Exercise brief: Count the lines below that contain the word "down". Give only the number.

Dataset extract:
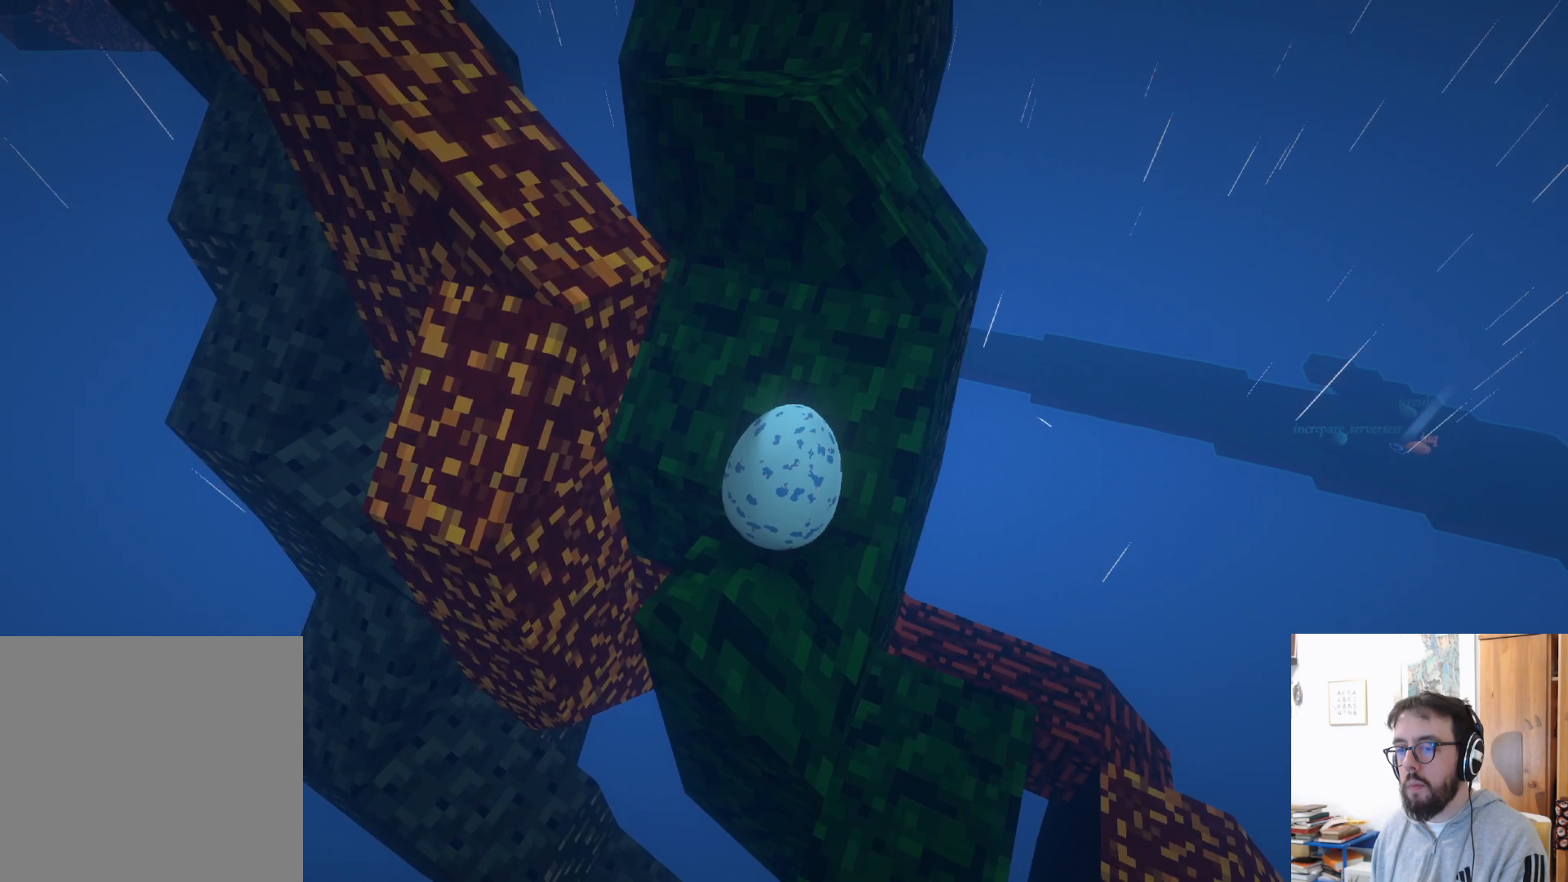
{"buttons": [], "left_stick": "center", "right_stick": "right", "events": [[250, "left_stick", "center"], [500, "right_stick", "right"]]}
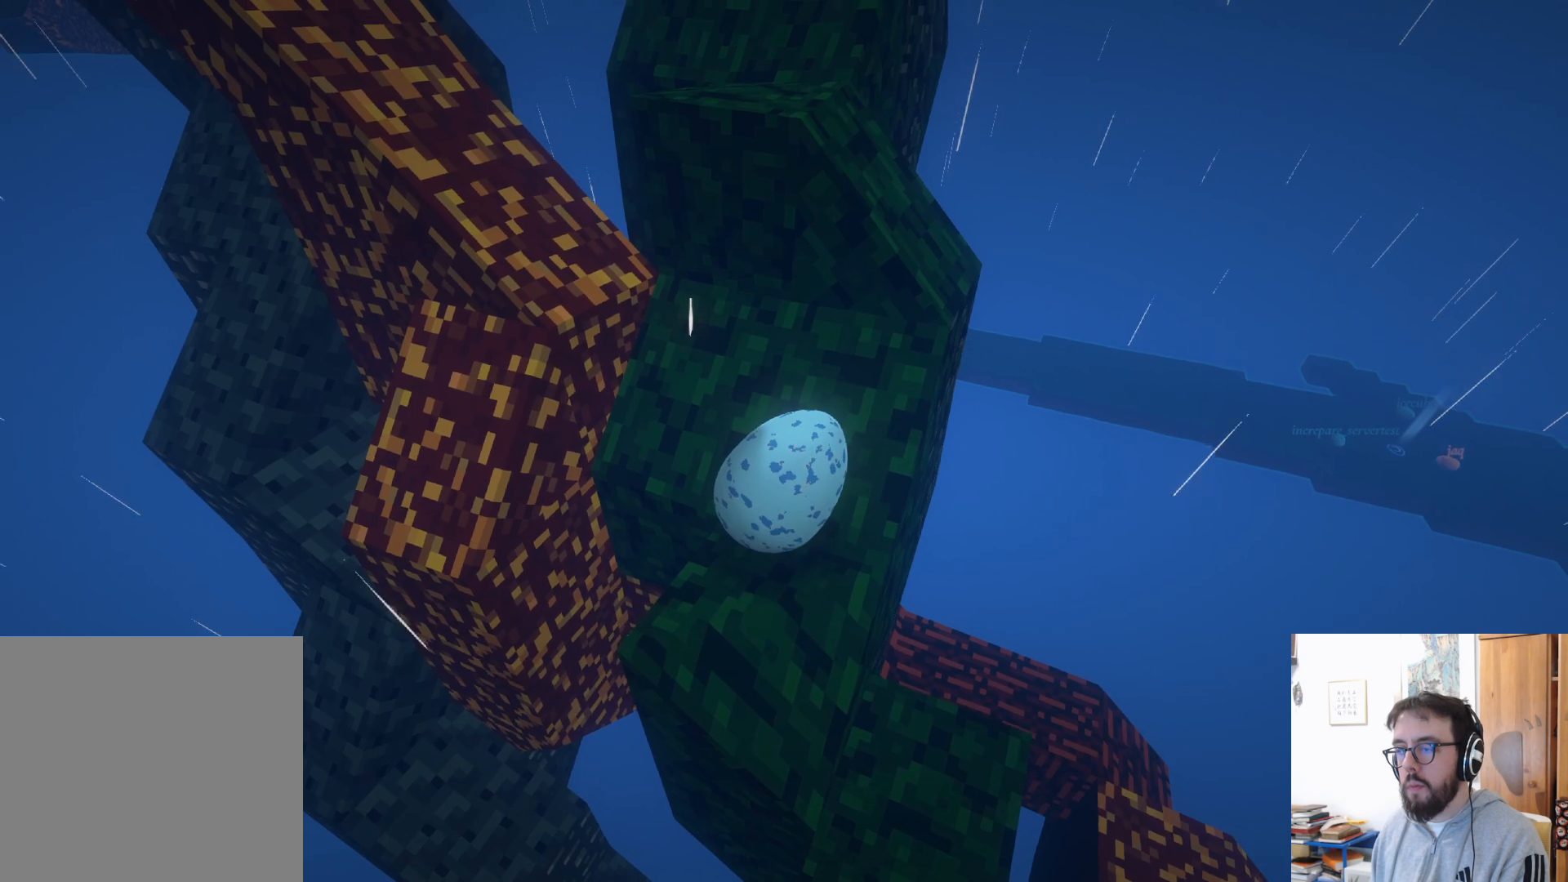
{"buttons": [], "left_stick": "center", "right_stick": "center", "events": [[216, "right_stick", "down-right"], [233, "left_stick", "down"], [300, "left_stick", "down-left"], [333, "right_stick", "center"], [466, "left_stick", "center"]]}
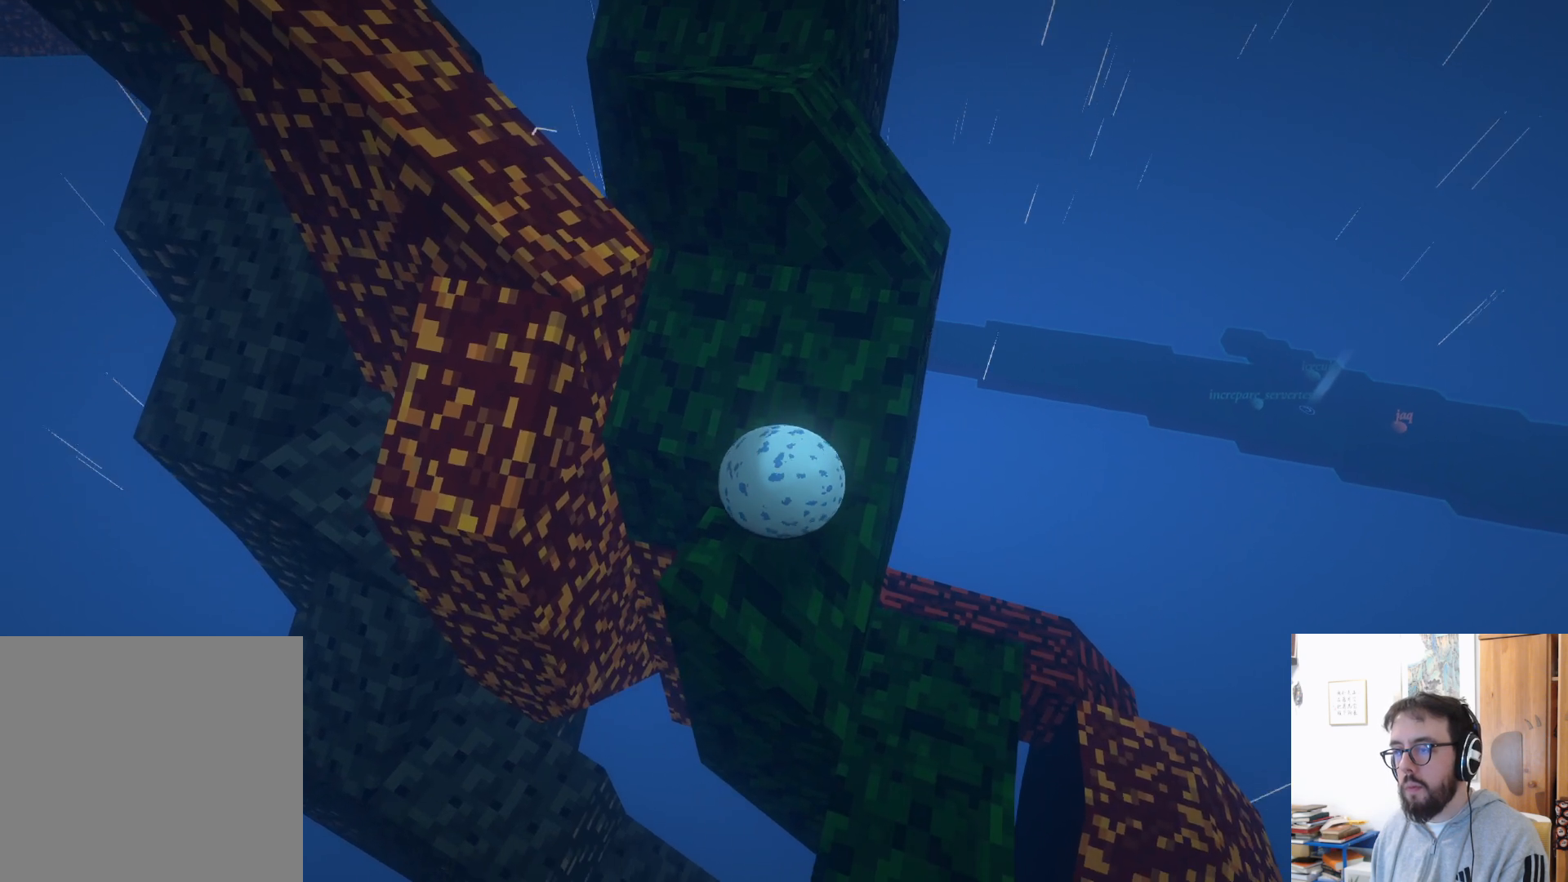
{"buttons": [], "left_stick": "up-left", "right_stick": "center", "events": [[66, "left_stick", "up-right"], [316, "left_stick", "up"], [433, "left_stick", "up-left"]]}
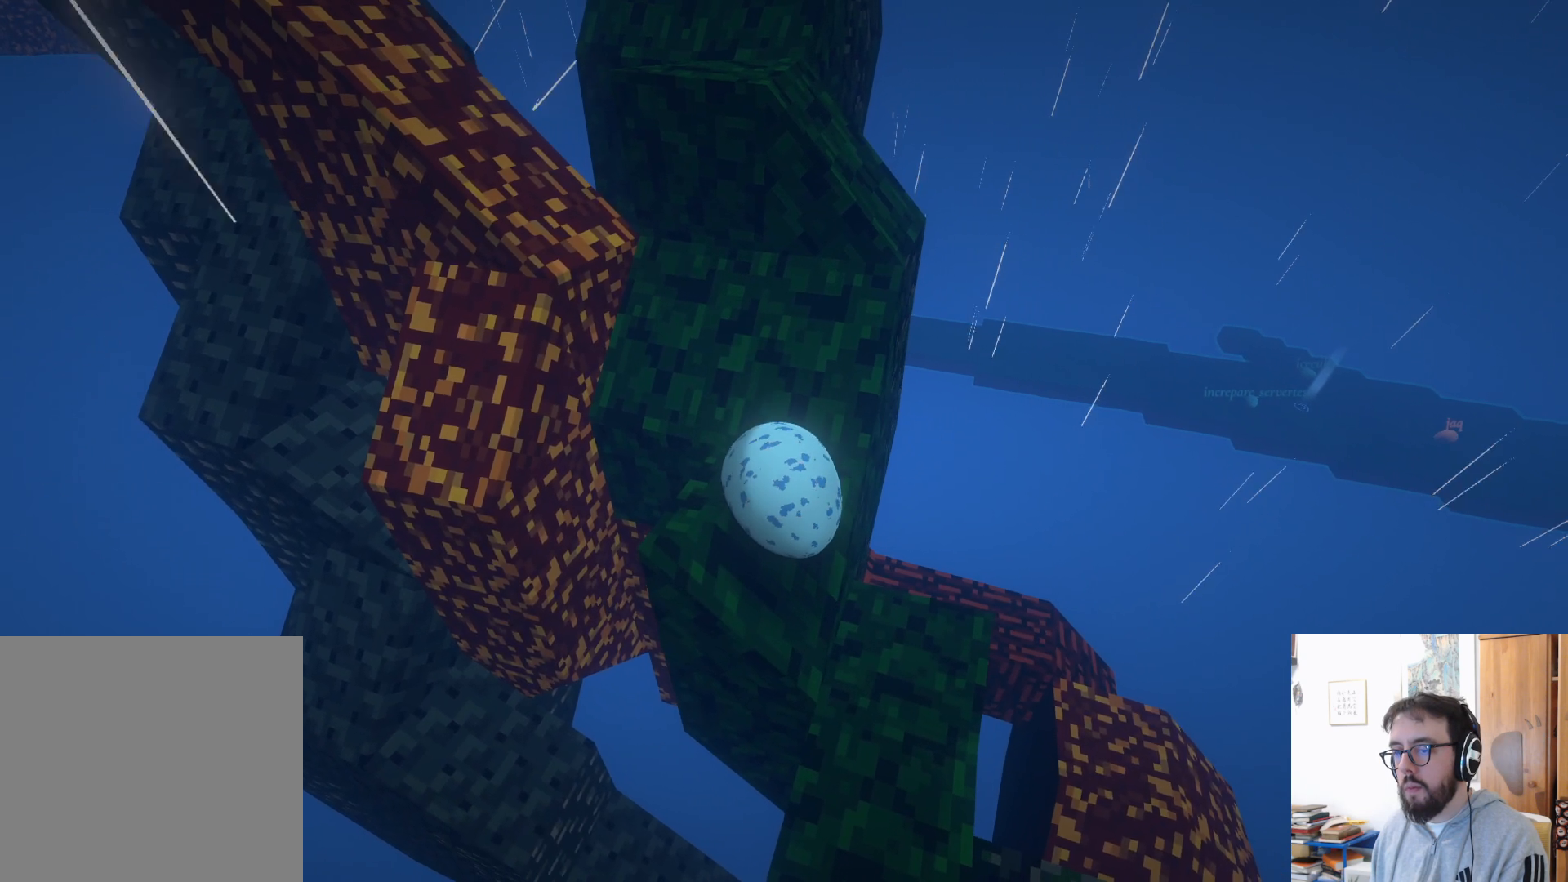
{"buttons": [], "left_stick": "up-right", "right_stick": "center", "events": [[483, "left_stick", "up-right"]]}
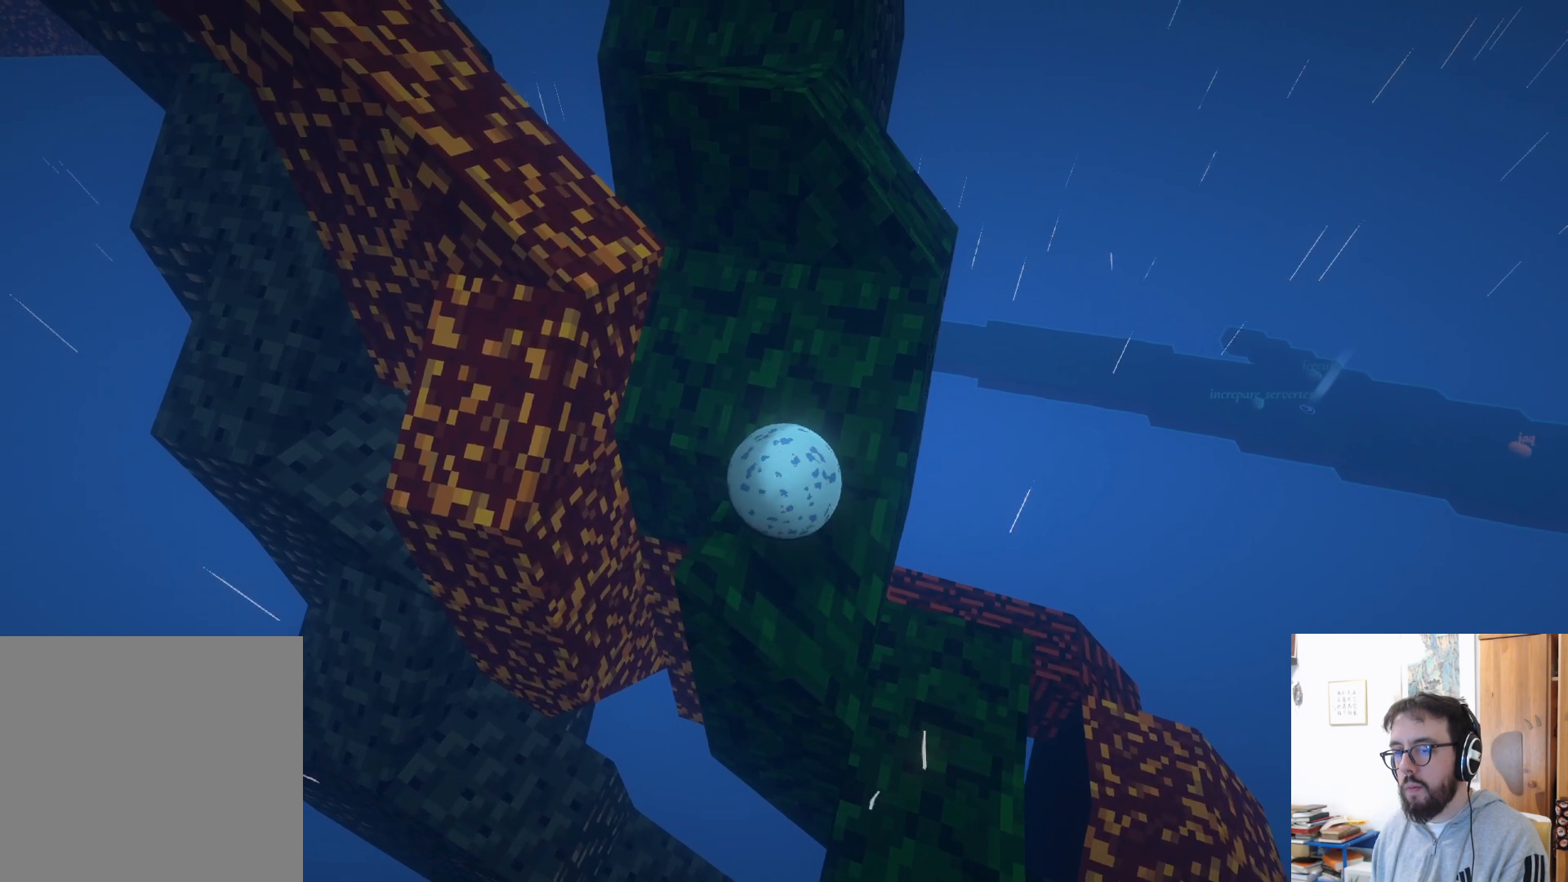
{"buttons": [], "left_stick": "down", "right_stick": "center", "events": [[250, "left_stick", "up-left"], [383, "left_stick", "center"], [466, "left_stick", "down"]]}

Solution for this task: 2